Perhaps you said you wanted shorter sessions during a busy month, and the AI turned that into a permanent preference. Perhaps you avoided one exercise because of temporary discomfort, and the AI now treats it as something you never want included. Perhaps one unusual workout causes it to alter the assumptions behind every future program.

Once AI systems maintain persistent context, preference files, or memory, changes to that context matter. Those changes should be inspectable too.

You do not need to watch everything

The point of version control is not to slow the AI down, but rather to move quickly without forcing you to surrender control.

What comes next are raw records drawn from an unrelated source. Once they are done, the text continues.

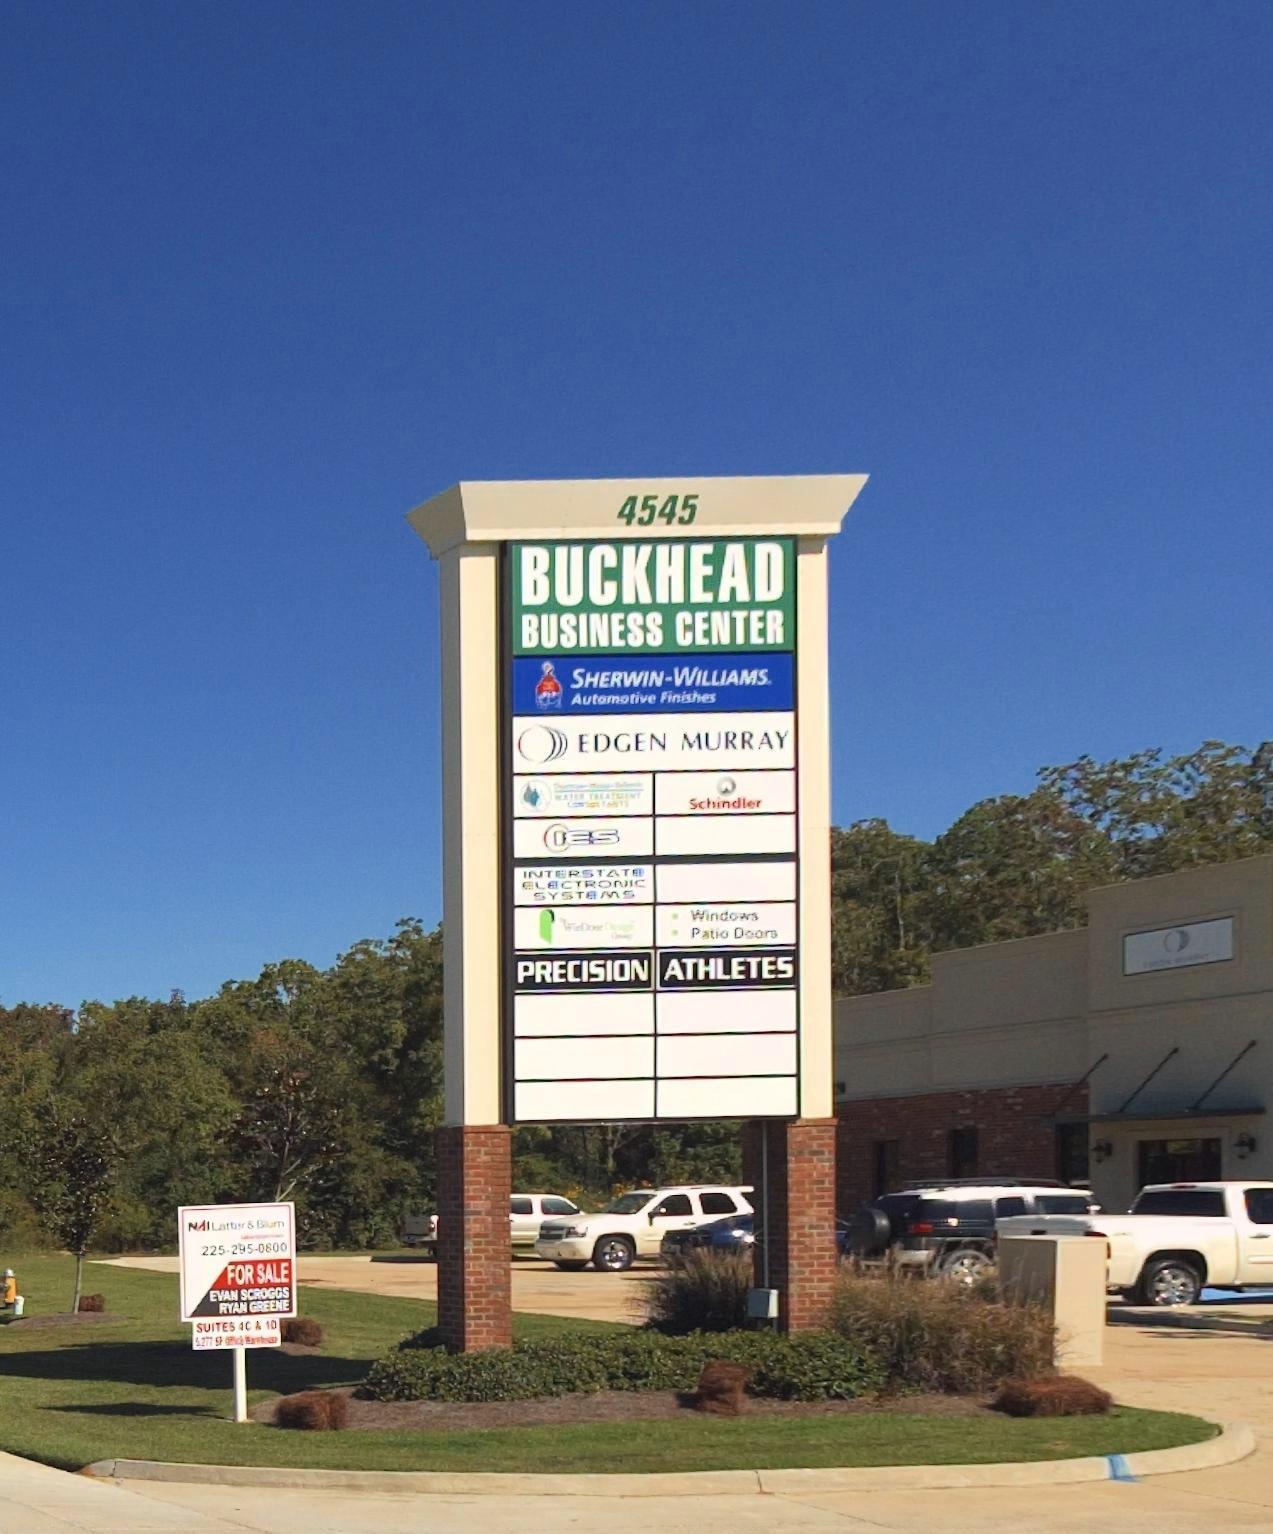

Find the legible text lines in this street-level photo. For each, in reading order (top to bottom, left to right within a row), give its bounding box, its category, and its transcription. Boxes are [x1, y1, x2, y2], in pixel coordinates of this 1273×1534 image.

[613, 492, 703, 529] StreetNumber: 4545
[518, 539, 788, 610] BusinessName: BUCKHEAD
[519, 606, 789, 652] BusinessName: BUSINESS CENTER
[566, 662, 772, 691] BusinessName: SHERWIN-WILLIAMS
[565, 688, 720, 708] None: Automotive Finishes
[576, 727, 792, 755] BusinessName: EDGEN MURRAY
[687, 795, 765, 811] BusinessName: Schindler
[564, 827, 621, 847] BusinessName: ES
[521, 866, 646, 880] BusinessName: INTERSTATE
[519, 877, 650, 892] BusinessName: ELECTRONIC
[532, 888, 639, 903] BusinessName: SYSTEMS
[687, 905, 763, 925] None: Windows
[689, 925, 780, 941] None: Patio Doors
[514, 952, 797, 987] BusinessName: PRECISION ATHLETES
[186, 1216, 286, 1234] BusinessName: NAI LATHER * B***
[198, 1239, 289, 1258] None: 225-285-0800
[225, 1260, 291, 1287] None: FOR SALE
[206, 1284, 293, 1303] None: EVAN SCROG*S
[217, 1298, 292, 1316] None: RYAN GREENE
[193, 1317, 280, 1335] SecondaryUnitDesignator: SUITES 4C & 1D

In a loop-based workflow, the process can be simple:

  1. Preserve the current state
  2. Let the agent work
  3. Review the resulting diff
  4. Accept, reject, or revise the changes
  5. Repeat

Use Git, or just ask for the diff

For code and local text files, Git is the obvious solution. Commit the current version before the agent starts. Let it work. Then inspect the diff.

But the broader principle does not depend on Git. For documents, use version history. For project folders, keep snapshots. For configuration and preference files, preserve earlier versions.

At the simplest level, ask the AI:

What did you change compared with the previous version?

Or:

Before making changes, preserve the current state. When finished, show me the diff.

The specific tool matters less than the habit.

Creation is cheap. Traceability is valuable.

As AI becomes more capable, we will naturally give it more freedom. We will stop reviewing every sentence it writes and every file it touches. That is not necessarily careless. It is the point of automation. But greater autonomy makes traceability more important, not less.

When AI creates and edits at high speed, the latest version is not enough. We also need a clear view of the path from the previous version to the current one. Version control is a remarkably simple way to maintain that view.

Let the AI run. Just make sure you can still see what it changed.